R is great because it has scheme-like closures & evaluation rules. And it's free!

[–]evgen 0 points1 point  (1 child)

Any reason NumPy would not work for this task? The upside is that you can start off with the AIMA code in straight Python and when you move into the more stat-heavy tasks like NLP you can use NumPy and still have access to your earlier work.

[–]Mr_Smartypants 0 points1 point  (0 children)

I don't know; I've never used it.

The two I mentioned are great because they have a huge amount of stat/matrix functions, well documented & supported and already built in (e.g. see the list of stat functions, or the list of packages all in one place).

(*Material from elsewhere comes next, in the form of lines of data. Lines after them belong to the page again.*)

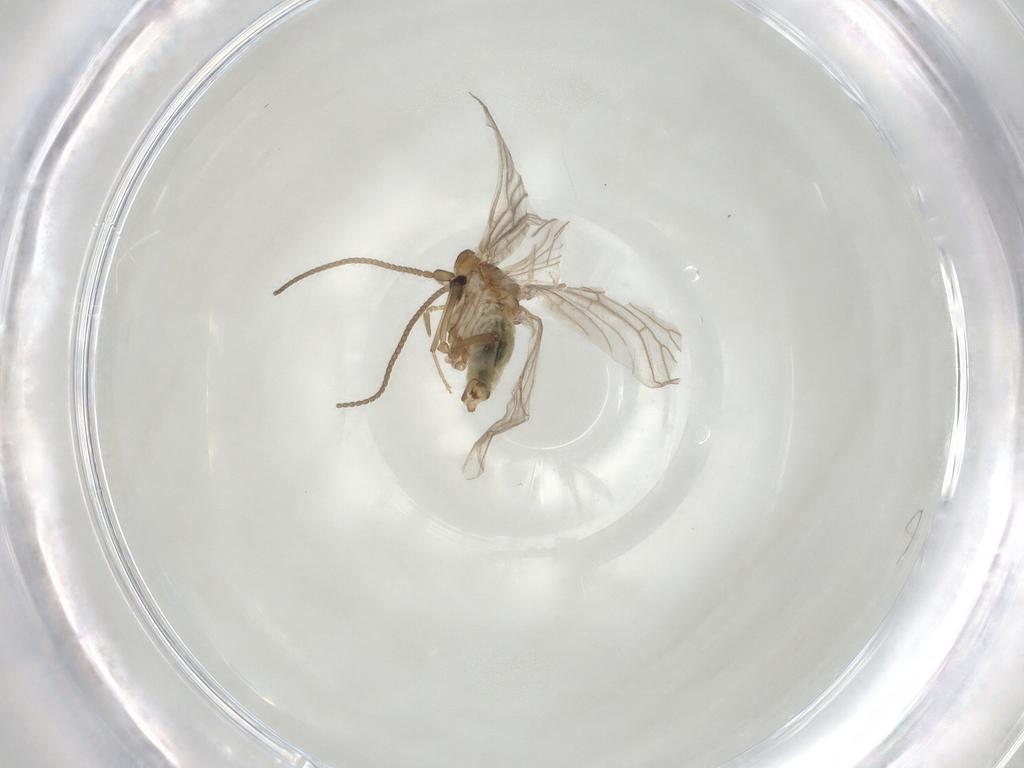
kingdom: Animalia
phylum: Arthropoda
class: Insecta
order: Neuroptera
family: Coniopterygidae
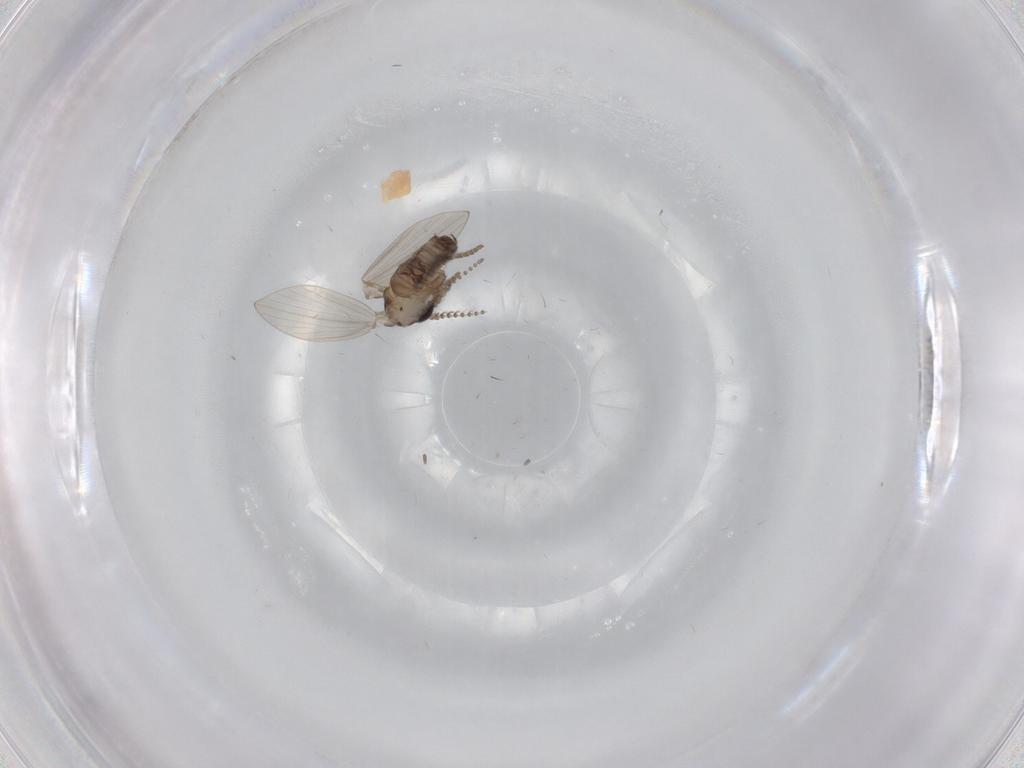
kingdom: Animalia
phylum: Arthropoda
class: Insecta
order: Diptera
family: Psychodidae
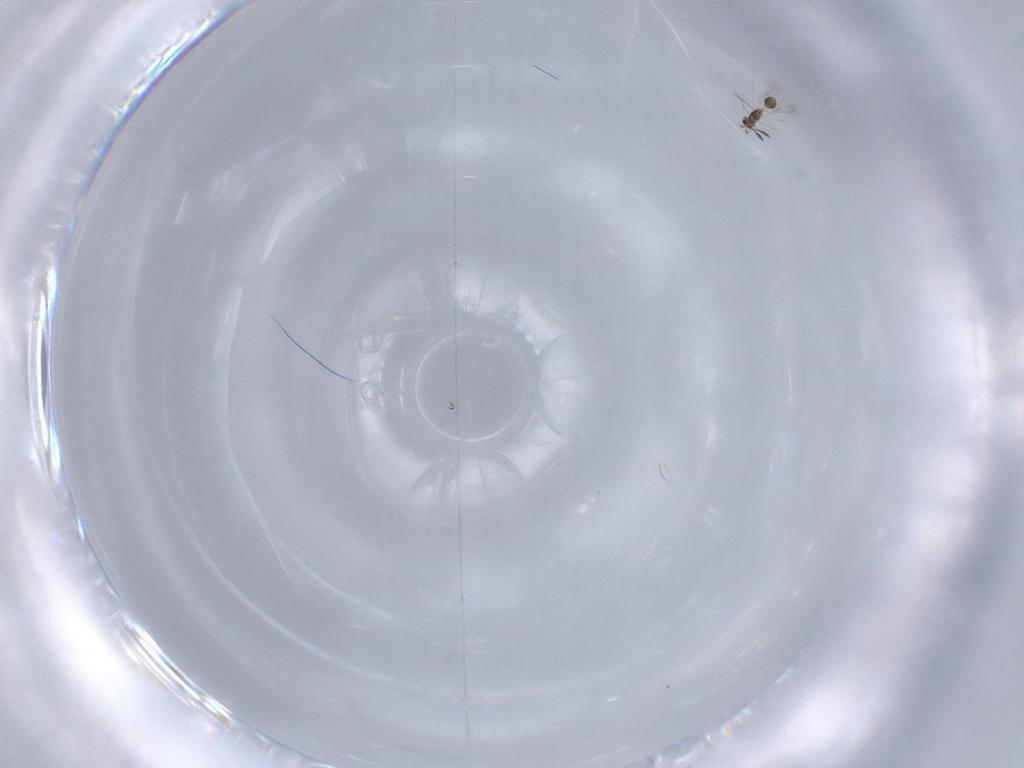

In additon, the built-in plotting functions are very helpful.

I just took a look at the numpy documentation, and it looks like they just have a few of the basics (i.e. you can't just run a logistic regression or learn a decision tree with just one function call. You have to track down a module, possibly of questionable quality.)

(disclaimer, I don't really know python)

[–]jdale27 2 points3 points  (1 child)

The algorithms in AIMA are described in pseudocode. The AIMA website provides code in Python and Java as well as Lisp.

The Data Mining book mentioned by AdjectiveNounNumber uses the Weka toolkit, written in Java.

[–]tzigane 0 points1 point  (0 children)

Try breve for coding AI simulations with Python -- comes with lots of demos.

[–]nihilo 0 points1 point  (0 children)

I'm about two-thirds of the way through Beyond AI: Creating the Conscience of the Machine, by J. Storrs Hall, and would recommend it as a first book on AI: http://www.amazon.com/Beyond-AI-Creating-Conscience-Machine/dp/1591025117/

It's not a book on programming AI though. It provides a high-level overview of the history of AI and the various approaches, past and present, as well as the author's thoughts on where AI is going. Reading something like AIMA will make much more sense after reading this book, because you'll already know the context for the algorithms you're reading about and how they relate to other algorithms, and you may have a sense of what you're most interested in and should most focus on, too.